_Study text_.

# former police seeks to become fulltime police again



## haro5.0 (Dec 23, 2018)

as former police officer In Illinois at age 51 if you have a valid Illinois police certification and you secure a part time police job with a department what are the chances/procedures to becoming fulltime at that department a another department been out of the profession for 18yrs


----------



## msw (Jul 19, 2004)

Are you referring to getting on with an Illinois PD? Or Massachusetts? Or...... "anywhere"?


----------



## CCCSD (Jul 30, 2017)

Man, I couldn’t even understand the post...
I hope his report writing skills are better.


----------



## pahapoika (Nov 5, 2006)

Have heard some towns in Mass almost exclusively hire off their reserved intermittent roster. However there is the age limit and to be honest have never seen an older reservist go full-time.

Collected data:
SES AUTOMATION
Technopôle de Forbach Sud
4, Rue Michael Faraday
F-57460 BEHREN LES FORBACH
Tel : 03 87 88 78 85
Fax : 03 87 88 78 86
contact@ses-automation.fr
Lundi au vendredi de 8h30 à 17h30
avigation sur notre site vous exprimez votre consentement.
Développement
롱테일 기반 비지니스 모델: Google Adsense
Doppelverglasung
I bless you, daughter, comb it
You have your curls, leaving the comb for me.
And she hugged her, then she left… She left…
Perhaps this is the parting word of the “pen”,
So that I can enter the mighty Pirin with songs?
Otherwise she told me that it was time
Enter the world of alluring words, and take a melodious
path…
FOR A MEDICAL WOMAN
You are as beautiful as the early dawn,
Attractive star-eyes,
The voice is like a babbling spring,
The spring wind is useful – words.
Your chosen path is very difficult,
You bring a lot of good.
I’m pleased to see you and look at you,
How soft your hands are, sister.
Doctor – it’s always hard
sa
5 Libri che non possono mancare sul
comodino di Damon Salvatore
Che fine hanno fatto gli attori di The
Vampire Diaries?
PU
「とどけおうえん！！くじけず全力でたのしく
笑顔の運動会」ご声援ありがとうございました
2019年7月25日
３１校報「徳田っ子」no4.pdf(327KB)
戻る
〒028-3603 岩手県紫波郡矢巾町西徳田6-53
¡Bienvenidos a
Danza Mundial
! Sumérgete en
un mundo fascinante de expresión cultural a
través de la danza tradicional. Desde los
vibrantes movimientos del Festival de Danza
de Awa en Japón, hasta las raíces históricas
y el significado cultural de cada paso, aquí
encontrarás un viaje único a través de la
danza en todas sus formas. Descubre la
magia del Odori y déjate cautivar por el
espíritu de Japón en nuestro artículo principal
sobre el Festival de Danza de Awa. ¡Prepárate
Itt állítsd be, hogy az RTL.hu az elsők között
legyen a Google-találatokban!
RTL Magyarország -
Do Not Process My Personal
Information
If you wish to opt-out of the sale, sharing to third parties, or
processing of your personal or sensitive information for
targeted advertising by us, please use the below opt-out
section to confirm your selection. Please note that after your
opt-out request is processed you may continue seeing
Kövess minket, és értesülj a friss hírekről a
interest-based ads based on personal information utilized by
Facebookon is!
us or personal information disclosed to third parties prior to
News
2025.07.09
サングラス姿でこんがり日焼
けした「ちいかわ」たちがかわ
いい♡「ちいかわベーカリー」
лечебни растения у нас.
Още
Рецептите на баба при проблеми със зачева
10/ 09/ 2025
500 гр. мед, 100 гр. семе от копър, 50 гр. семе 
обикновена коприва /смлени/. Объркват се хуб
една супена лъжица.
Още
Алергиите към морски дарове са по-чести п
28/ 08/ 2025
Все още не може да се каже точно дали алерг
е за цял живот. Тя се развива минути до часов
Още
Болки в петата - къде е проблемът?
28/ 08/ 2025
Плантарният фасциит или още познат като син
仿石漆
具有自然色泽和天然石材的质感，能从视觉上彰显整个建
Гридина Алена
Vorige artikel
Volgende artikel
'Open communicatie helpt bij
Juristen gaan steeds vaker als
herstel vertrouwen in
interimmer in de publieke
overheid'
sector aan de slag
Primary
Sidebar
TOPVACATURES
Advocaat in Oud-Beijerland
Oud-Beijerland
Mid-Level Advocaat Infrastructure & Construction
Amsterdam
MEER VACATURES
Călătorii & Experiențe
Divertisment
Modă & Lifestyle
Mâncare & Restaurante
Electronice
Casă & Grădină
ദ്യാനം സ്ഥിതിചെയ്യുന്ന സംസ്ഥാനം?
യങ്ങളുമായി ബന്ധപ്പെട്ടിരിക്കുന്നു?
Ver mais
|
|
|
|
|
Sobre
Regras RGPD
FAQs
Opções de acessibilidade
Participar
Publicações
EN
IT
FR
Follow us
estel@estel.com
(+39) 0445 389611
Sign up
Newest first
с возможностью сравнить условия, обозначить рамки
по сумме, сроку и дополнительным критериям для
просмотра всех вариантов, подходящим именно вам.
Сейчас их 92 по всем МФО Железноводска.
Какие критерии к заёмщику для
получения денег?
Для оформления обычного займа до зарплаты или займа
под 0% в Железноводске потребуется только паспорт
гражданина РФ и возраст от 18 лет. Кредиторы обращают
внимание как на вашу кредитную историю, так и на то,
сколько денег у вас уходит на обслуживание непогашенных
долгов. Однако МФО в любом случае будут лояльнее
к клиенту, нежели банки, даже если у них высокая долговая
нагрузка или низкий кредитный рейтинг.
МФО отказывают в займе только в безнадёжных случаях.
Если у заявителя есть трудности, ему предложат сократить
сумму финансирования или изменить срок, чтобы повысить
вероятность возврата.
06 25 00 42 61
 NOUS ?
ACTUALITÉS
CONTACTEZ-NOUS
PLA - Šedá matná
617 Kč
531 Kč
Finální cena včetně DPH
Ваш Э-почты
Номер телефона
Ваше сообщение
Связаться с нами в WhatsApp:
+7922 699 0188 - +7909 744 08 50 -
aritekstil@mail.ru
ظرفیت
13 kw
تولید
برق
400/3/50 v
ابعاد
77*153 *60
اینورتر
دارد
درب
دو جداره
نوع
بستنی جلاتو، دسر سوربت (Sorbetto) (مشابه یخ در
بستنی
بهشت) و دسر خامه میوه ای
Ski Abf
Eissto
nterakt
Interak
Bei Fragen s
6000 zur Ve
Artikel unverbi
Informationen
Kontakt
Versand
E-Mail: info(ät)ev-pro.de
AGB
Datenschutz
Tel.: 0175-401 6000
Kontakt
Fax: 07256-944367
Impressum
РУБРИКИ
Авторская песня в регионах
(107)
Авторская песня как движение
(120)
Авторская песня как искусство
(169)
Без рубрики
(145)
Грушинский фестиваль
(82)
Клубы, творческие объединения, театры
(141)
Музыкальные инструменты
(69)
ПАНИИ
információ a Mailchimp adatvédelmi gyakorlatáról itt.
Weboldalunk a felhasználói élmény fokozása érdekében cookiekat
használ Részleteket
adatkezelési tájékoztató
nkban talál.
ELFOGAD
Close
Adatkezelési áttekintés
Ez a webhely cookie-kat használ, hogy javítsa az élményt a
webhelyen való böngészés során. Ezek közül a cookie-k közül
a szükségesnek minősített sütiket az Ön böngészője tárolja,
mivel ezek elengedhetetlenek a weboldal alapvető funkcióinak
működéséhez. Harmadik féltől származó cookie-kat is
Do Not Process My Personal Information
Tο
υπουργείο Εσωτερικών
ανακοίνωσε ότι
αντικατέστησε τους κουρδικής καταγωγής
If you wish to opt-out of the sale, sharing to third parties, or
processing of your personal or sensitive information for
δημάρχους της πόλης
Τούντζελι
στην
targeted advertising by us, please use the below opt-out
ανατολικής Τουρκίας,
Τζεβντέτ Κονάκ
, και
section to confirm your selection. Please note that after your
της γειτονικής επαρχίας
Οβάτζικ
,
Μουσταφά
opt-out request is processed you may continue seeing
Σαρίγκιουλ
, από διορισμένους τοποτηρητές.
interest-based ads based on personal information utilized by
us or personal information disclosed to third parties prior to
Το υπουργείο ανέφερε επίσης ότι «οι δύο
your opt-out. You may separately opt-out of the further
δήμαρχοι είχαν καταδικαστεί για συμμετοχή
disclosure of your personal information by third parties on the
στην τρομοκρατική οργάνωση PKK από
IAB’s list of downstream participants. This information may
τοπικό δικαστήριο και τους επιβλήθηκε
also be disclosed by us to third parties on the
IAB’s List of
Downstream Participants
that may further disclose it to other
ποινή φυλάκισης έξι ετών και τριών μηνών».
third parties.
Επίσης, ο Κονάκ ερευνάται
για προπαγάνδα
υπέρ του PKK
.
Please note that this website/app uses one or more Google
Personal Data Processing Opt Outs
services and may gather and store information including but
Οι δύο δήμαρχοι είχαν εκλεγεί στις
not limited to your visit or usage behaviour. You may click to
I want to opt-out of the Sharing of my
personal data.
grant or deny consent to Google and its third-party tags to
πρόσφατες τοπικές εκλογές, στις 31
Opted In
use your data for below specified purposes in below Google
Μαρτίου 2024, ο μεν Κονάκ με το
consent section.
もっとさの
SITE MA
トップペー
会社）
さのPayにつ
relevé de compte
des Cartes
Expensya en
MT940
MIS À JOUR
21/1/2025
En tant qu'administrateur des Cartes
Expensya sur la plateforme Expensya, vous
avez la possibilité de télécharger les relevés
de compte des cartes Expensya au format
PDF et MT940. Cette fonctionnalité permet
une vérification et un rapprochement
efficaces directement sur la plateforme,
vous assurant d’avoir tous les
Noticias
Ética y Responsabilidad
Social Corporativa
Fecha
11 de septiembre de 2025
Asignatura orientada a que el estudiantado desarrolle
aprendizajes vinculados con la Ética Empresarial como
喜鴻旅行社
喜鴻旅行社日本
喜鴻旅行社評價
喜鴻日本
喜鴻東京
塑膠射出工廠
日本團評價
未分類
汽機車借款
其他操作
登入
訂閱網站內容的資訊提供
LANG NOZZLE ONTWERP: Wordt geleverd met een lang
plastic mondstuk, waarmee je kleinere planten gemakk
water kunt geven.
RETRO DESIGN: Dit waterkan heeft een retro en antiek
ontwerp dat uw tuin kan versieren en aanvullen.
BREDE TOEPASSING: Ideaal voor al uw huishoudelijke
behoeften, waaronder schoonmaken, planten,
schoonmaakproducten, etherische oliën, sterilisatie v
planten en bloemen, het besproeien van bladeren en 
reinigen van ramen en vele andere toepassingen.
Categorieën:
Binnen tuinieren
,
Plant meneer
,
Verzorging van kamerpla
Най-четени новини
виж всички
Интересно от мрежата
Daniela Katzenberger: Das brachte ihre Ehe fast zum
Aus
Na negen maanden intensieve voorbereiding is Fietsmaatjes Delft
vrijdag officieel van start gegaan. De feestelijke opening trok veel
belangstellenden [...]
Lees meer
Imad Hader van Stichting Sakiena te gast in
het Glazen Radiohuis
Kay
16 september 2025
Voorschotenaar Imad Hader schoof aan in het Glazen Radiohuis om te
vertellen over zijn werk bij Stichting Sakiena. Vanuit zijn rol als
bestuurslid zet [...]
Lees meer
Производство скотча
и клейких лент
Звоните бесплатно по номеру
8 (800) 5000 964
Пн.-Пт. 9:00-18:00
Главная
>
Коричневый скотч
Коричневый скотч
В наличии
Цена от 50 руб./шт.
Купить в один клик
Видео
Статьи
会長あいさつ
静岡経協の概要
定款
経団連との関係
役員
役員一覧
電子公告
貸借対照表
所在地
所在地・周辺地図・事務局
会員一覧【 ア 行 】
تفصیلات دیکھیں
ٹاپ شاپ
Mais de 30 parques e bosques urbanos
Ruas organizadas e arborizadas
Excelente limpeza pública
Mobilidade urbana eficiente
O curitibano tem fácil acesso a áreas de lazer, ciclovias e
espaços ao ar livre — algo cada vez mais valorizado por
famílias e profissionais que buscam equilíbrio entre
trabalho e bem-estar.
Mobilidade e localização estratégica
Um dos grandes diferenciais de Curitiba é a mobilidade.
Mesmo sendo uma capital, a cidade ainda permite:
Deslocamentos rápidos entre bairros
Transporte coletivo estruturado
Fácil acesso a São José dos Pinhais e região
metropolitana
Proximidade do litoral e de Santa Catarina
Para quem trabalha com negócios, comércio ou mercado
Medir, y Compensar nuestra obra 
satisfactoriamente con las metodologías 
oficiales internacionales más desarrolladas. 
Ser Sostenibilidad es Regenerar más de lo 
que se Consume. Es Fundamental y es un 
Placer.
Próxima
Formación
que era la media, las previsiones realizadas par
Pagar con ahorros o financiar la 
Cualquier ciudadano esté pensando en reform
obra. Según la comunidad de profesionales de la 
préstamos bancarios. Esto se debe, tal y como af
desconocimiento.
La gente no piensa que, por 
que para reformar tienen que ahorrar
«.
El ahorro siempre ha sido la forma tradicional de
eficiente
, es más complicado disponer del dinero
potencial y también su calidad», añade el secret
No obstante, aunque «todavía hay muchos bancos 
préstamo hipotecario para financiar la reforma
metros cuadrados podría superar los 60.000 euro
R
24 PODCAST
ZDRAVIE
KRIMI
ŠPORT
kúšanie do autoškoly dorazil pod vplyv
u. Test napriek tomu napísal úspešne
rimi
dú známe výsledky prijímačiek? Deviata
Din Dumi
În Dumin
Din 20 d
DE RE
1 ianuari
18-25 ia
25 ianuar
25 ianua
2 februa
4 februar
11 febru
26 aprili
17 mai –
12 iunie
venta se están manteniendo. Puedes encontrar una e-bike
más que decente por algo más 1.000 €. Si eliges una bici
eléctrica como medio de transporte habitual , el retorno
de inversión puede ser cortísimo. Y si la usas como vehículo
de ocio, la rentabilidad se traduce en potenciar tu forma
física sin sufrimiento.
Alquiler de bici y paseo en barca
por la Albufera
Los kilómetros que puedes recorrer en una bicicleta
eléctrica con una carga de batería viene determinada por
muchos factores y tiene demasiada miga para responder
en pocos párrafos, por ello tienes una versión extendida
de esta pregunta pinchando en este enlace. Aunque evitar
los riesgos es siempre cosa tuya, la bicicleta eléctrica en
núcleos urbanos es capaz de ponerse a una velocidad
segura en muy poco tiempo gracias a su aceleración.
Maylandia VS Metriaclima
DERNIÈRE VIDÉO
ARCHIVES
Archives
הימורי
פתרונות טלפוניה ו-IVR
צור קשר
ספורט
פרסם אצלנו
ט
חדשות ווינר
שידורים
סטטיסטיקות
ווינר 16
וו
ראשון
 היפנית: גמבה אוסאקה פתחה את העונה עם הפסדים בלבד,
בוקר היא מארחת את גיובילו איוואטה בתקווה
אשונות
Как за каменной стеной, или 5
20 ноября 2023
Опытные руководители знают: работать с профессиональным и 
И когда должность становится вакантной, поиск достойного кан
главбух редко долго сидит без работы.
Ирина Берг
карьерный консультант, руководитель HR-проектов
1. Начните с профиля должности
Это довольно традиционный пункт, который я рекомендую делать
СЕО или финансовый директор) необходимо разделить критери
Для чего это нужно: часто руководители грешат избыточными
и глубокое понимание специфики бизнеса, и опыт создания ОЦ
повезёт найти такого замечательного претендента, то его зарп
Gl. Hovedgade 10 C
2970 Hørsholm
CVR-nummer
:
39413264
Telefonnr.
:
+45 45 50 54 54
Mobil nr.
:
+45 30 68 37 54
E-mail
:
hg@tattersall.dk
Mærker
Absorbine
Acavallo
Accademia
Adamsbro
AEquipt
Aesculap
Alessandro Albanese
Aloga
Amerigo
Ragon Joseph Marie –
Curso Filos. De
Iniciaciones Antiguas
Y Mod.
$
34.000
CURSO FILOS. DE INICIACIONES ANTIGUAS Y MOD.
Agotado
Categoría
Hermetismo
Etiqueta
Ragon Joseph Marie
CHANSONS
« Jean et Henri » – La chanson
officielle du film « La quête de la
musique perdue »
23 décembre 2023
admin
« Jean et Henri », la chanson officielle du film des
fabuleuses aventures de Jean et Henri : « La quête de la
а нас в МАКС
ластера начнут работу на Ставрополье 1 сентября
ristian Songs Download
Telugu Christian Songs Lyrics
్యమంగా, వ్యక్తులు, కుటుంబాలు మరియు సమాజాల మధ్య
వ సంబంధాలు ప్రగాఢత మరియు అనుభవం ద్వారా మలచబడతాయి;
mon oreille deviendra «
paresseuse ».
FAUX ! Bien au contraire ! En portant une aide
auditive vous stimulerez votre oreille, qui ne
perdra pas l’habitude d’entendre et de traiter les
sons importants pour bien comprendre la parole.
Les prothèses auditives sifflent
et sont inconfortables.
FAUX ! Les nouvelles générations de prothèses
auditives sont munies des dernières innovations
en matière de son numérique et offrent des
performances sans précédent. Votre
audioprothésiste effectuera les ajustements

_Requirement_. Continue the forum thread about a former police officer seeking full-time work again, picking up after its final post. The items have no connection to the forum thread about returning to police work.

_Response to the exercise_.
Usually guys retire and come back part-time to earn a little extra detail money


----------



## j809 (Jul 5, 2002)

There is no equivalency for part
Time academy so your certification will not work. You could try to get a full time certification exemption but you’d have to be hired by a department and they would have to apply for it.


Sent from my iPhone using Tapatalk


----------



## CCCSD (Jul 30, 2017)

How is the Certification still good after 18 years?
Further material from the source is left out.